抱歉,章节内容不支持该浏览器显示~ (linovelib ID 3721)
Closed this issue · 18 comments
ID 3721
下載的 EPub 中,每一個章節都內文顯示如下
(ò﹏ò)
抱歉,章节内容不支持该浏览器显示~
【为了使用完整的阅读功能】
请考虑使用〔Chrome 谷歌浏览器〕、〔Safari 苹果浏览器〕或者
〔Edge 微软浏览器〕等原生浏览器阅读!
谢谢!!!
我使用瀏覽器是能正常訪問文章內容。
该问题已被确认。原因是bilinovel又修改反爬虫策略了。解决方案还需要进一步探索。
初步定位到这个文件:https://www.bilinovel.com/cdn-cgi/challenge-platform/scripts/jsd/main.js
我在本地已成功解决这个问题,等待后面修复吧。@Kuan-Lun
已修复。

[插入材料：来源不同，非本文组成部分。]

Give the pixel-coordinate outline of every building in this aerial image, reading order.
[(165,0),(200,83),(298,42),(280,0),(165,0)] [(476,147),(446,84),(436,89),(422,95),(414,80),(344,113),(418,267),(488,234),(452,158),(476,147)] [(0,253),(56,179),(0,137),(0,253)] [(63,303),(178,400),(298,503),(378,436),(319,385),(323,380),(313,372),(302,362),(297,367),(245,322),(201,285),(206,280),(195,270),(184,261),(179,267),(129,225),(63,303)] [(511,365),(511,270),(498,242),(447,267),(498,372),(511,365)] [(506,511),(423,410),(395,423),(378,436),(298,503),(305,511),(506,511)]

更新代码,更新依赖,以验证是否修复。
一是 ID 3721,仍有問題。
2024-03-15,15:35:35 INFO LinovelibMobileSpider Succeed to get the novel of book_id: 3721 linovelib_mobile_spider.py:84
INFO LinovelibMobileSpider book name:《乱世千金倪亚・利斯顿》 linovelib_mobile_spider.py:94
INFO LinovelibMobileSpider Succeed to get the catalog of book_id: 3721 linovelib_mobile_spider.py:144
INFO LinovelibMobileSpider volume: 第一卷 linovelib_mobile_spider.py:160
INFO LinovelibMobileSpider chapter : 插图 linovelib_mobile_spider.py:175
DevTools listening on ws://127.0.0.1:62433/devtools/browser/f6f82007-4288-47c4-854a-33efab67be19
2024-03-15,15:35:46 INFO LinovelibMobileSpider 初始化 Driver 完毕...
Traceback (most recent call last):
File "[path]\linovelib2epub-main\main.py", line 30, in <module>
linovelib_epub.run()
File "[path]\linovelib2epub-main\src\linovelib2epub\linovel.py", line 412, in run
novel = self._spider.fetch()
^^^^^^^^^^^^^^^^^^^^
File "[path]\linovelib2epub-main\src\linovelib2epub\spider\linovelib_mobile_spider.py", line 53, in fetch
novel_whole = self._fetch()
^^^^^^^^^^^^^
File "[path]\linovelib2epub-main\src\linovelib2epub\spider\linovelib_mobile_spider.py", line 474, in _fetch
new_novel_with_content = self._crawl_book_content(book_catalog_url)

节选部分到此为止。